L’égalité complète sera acquise quelques années plus tard, en 1973.
1972 : Enfin, le mariage ne modifie plus la capacité civile de la femme !
1976 : Le Code Civil proclame l’égalité totale des époux, qui choisissent ensemble et de commun accord le lieu de la résidence conjugale (avant, la femme était tenue de suivre son époux qui décidait seul). La femme mariée a le droit d’ouvrir un compte en banque sans l’autorisation de son mari.
En 1984, le droit successoral protège le conjoint survivant (majoritairement des femmes) et lui octroie notamment l’usufruit du domicile conjugal, c’est-à-dire le droit d’y rester.
2007 : La loi simplifie largement et accélère la procédure de divorce dont le coût devient nettement plus abordable.
2012 : Une loi est votée, qui vise à lutter contre l’écart salarial entre homme et femme.

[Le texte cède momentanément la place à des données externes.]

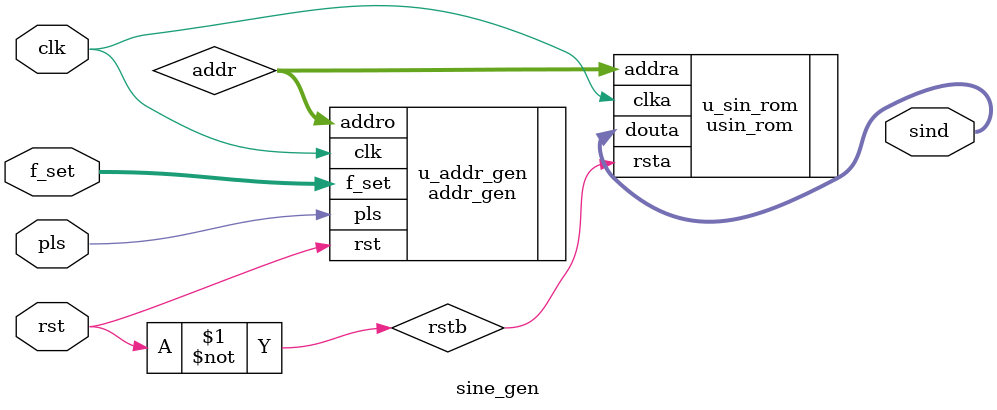
<source format=v>
module sine_gen
(
input	wire			rst		,
input	wire			clk		,
input	wire			pls		,	// 500KHz
input	wire	[15:0]	f_set	,
//----------------------
output	wire	[11:0]	sind
);

wire 		rstb	;
wire [11:0]	addr	;

assign rstb = ~ rst;

usin_rom u_sin_rom
(
.rsta		( rstb		)	,
.clka		( clk		)	,
.addra		( addr 		)	,
.douta		( sind		)
);

addr_gen u_addr_gen
(
.rst		( rst		)	,
.clk		( clk		)	,
.pls		( pls		)	,	// 500KHz
.f_set		( f_set 	)	,
.addro		( addr		)
);

endmodule
</source>
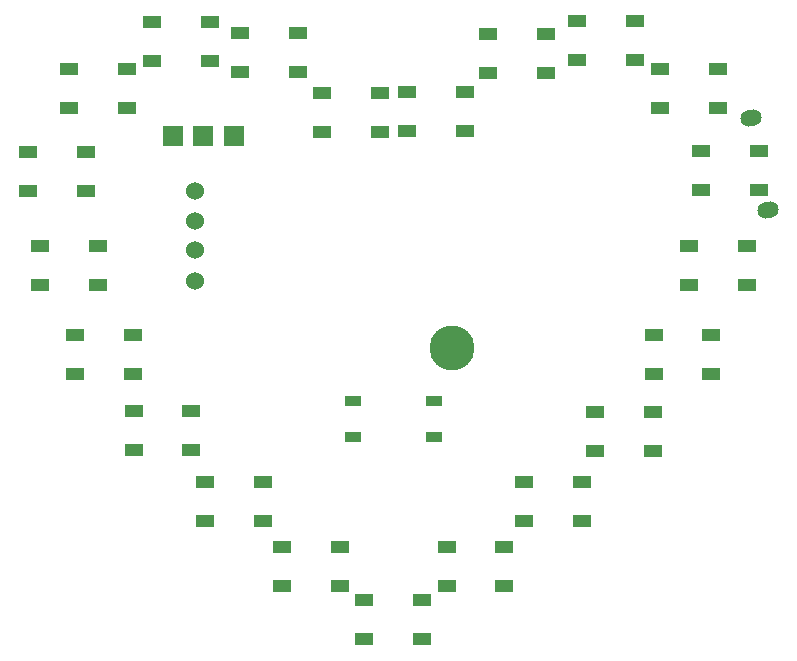
<source format=gbr>
%TF.GenerationSoftware,KiCad,Pcbnew,9.0.5*%
%TF.CreationDate,2025-11-15T18:52:14+05:30*%
%TF.ProjectId,HeartPCB_KiCad,48656172-7450-4434-925f-4b694361642e,rev?*%
%TF.SameCoordinates,Original*%
%TF.FileFunction,Soldermask,Top*%
%TF.FilePolarity,Negative*%
%FSLAX46Y46*%
G04 Gerber Fmt 4.6, Leading zero omitted, Abs format (unit mm)*
G04 Created by KiCad (PCBNEW 9.0.5) date 2025-11-15 18:52:14*
%MOMM*%
%LPD*%
G01*
G04 APERTURE LIST*
G04 Aperture macros list*
%AMHorizOval*
0 Thick line with rounded ends*
0 $1 width*
0 $2 $3 position (X,Y) of the first rounded end (center of the circle)*
0 $4 $5 position (X,Y) of the second rounded end (center of the circle)*
0 Add line between two ends*
20,1,$1,$2,$3,$4,$5,0*
0 Add two circle primitives to create the rounded ends*
1,1,$1,$2,$3*
1,1,$1,$4,$5*%
G04 Aperture macros list end*
%ADD10R,1.500000X1.000000*%
%ADD11R,1.700000X1.700000*%
%ADD12C,2.600000*%
%ADD13C,3.800000*%
%ADD14C,1.524000*%
%ADD15R,1.400000X0.900000*%
%ADD16HorizOval,1.400000X-0.196962X-0.034730X0.196962X0.034730X0*%
G04 APERTURE END LIST*
D10*
%TO.C,LED16*%
X172925000Y-77400000D03*
X172925000Y-80700000D03*
X177825000Y-80700000D03*
X177825000Y-77400000D03*
%TD*%
D11*
%TO.C,GND*%
X131800000Y-68100000D03*
%TD*%
D10*
%TO.C,LED2*%
X134950000Y-59400000D03*
X134950000Y-62700000D03*
X139850000Y-62700000D03*
X139850000Y-59400000D03*
%TD*%
%TO.C,LED17*%
X173925000Y-69375000D03*
X173925000Y-72675000D03*
X178825000Y-72675000D03*
X178825000Y-69375000D03*
%TD*%
%TO.C,LED19*%
X163450000Y-58375000D03*
X163450000Y-61675000D03*
X168350000Y-61675000D03*
X168350000Y-58375000D03*
%TD*%
D12*
%TO.C,REF\u002A\u002A*%
X152830000Y-86060000D03*
D13*
X152830000Y-86060000D03*
%TD*%
D11*
%TO.C,Me 2*%
X134400000Y-68100000D03*
%TD*%
D10*
%TO.C,LED11*%
X145400000Y-107400000D03*
X145400000Y-110700000D03*
X150300000Y-110700000D03*
X150300000Y-107400000D03*
%TD*%
%TO.C,LED7*%
X120950000Y-84900000D03*
X120950000Y-88200000D03*
X125850000Y-88200000D03*
X125850000Y-84900000D03*
%TD*%
%TO.C,LED15*%
X169925000Y-84925000D03*
X169925000Y-88225000D03*
X174825000Y-88225000D03*
X174825000Y-84925000D03*
%TD*%
%TO.C,LED1*%
X141843220Y-64412398D03*
X141843220Y-67712398D03*
X146743220Y-67712398D03*
X146743220Y-64412398D03*
%TD*%
%TO.C,LED21*%
X149041319Y-64374413D03*
X149041319Y-67674413D03*
X153941319Y-67674413D03*
X153941319Y-64374413D03*
%TD*%
%TO.C,LED6*%
X117950000Y-77400000D03*
X117950000Y-80700000D03*
X122850000Y-80700000D03*
X122850000Y-77400000D03*
%TD*%
%TO.C,LED5*%
X116950000Y-69400000D03*
X116950000Y-72700000D03*
X121850000Y-72700000D03*
X121850000Y-69400000D03*
%TD*%
%TO.C,LED14*%
X164975000Y-91425000D03*
X164975000Y-94725000D03*
X169875000Y-94725000D03*
X169875000Y-91425000D03*
%TD*%
%TO.C,LED4*%
X120450000Y-62400000D03*
X120450000Y-65700000D03*
X125350000Y-65700000D03*
X125350000Y-62400000D03*
%TD*%
%TO.C,LED8*%
X125900000Y-91400000D03*
X125900000Y-94700000D03*
X130800000Y-94700000D03*
X130800000Y-91400000D03*
%TD*%
%TO.C,LED12*%
X152400000Y-102850000D03*
X152400000Y-106150000D03*
X157300000Y-106150000D03*
X157300000Y-102850000D03*
%TD*%
%TO.C,LED13*%
X158950000Y-97400000D03*
X158950000Y-100700000D03*
X163850000Y-100700000D03*
X163850000Y-97400000D03*
%TD*%
%TO.C,LED20*%
X155950000Y-59425000D03*
X155950000Y-62725000D03*
X160850000Y-62725000D03*
X160850000Y-59425000D03*
%TD*%
D11*
%TO.C,Probe Me*%
X129200000Y-68100000D03*
%TD*%
D10*
%TO.C,LED10*%
X138450000Y-102900000D03*
X138450000Y-106200000D03*
X143350000Y-106200000D03*
X143350000Y-102900000D03*
%TD*%
%TO.C,LED9*%
X131950000Y-97400000D03*
X131950000Y-100700000D03*
X136850000Y-100700000D03*
X136850000Y-97400000D03*
%TD*%
%TO.C,LED3*%
X127450000Y-58400000D03*
X127450000Y-61700000D03*
X132350000Y-61700000D03*
X132350000Y-58400000D03*
%TD*%
D14*
%TO.C,Display*%
X131100000Y-72750000D03*
X131100000Y-75250000D03*
X131100000Y-77750000D03*
X131100000Y-80350000D03*
%TD*%
D10*
%TO.C,LED18*%
X175350000Y-65725000D03*
X175350000Y-62425000D03*
X170450000Y-62425000D03*
X170450000Y-65725000D03*
%TD*%
D15*
%TO.C,Press Me*%
X151300000Y-93550000D03*
X144500000Y-93550000D03*
X151300000Y-90550000D03*
X144500000Y-90550000D03*
%TD*%
D16*
%TO.C,J1*%
X179588033Y-74355058D03*
X178216212Y-66575077D03*
%TD*%
M02*

</source>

2014 : les parents peuvent choisir le nom de famille que portera leur enfant : celui de la mère, du père ou des deux dans l’ordre qu’ils choisissent. En cas de désaccord, c’est cependant le nom du père qui prime, ce qui est discriminatoire…
Pour conclure … ou pas.
Pour faire le point sur la question de l’accès de la femme au travail donc à une rémunération et à l’autonomie financière, il reste à souligner que l’écart salarial entre les rémunérations des femmes et celles des hommes reste de près de 23,7% en 2019 en Belgique, tenant compte des rémunérations horaires et de la répartition (inégale) du temps de travail.
Cela implique donc qu’il continue d’exister, à l’échelle macrosociale, un déséquilibre pécuniaire entre homme et femme, qui se répercute dans le couple. Cela a pour conséquence de hiérarchiser le couple, ce qui peut mener à des jeux de pouvoir figés et à des impasses relationnelles mortifères pour le couple.
La Loi ne peut évidemment pas tout et nombre de couples parviennent à s’affranchir de ces limites par leur organisation interne. Ce n’est néanmoins pas toujours le cas.
Il reste des combats à mener sur le plan juridique, au niveau sociétal.
Pour nous, thérapeutes du couple, la connaissance et la compréhension de ce bain social patriarcal dans lequel nous vivons est éclairante car, si nous nous rappelons que le couple est la plus petite entité sociale, nous allons plus aisément identifier les enjeux sociétaux qui se joue dans ce microcosme qu’est le couple, notamment au travers d’enjeux de pouvoir parfois extrêmement puissants.
(1) – A la question qu’est-ce qu’un Code civil ? Portalis, un des rédacteurs du Code, a répondu : « c’est un corps de lois destinées à diriger et à fixer les relations de sociabilité, de famille et d’intérêt qu’ont entre eux les hommes qui appartiennent à la même cité. »
Jean Etienne Marie PORTALIS, Discours préliminaire sur le projet du code civil, Edition de 1804.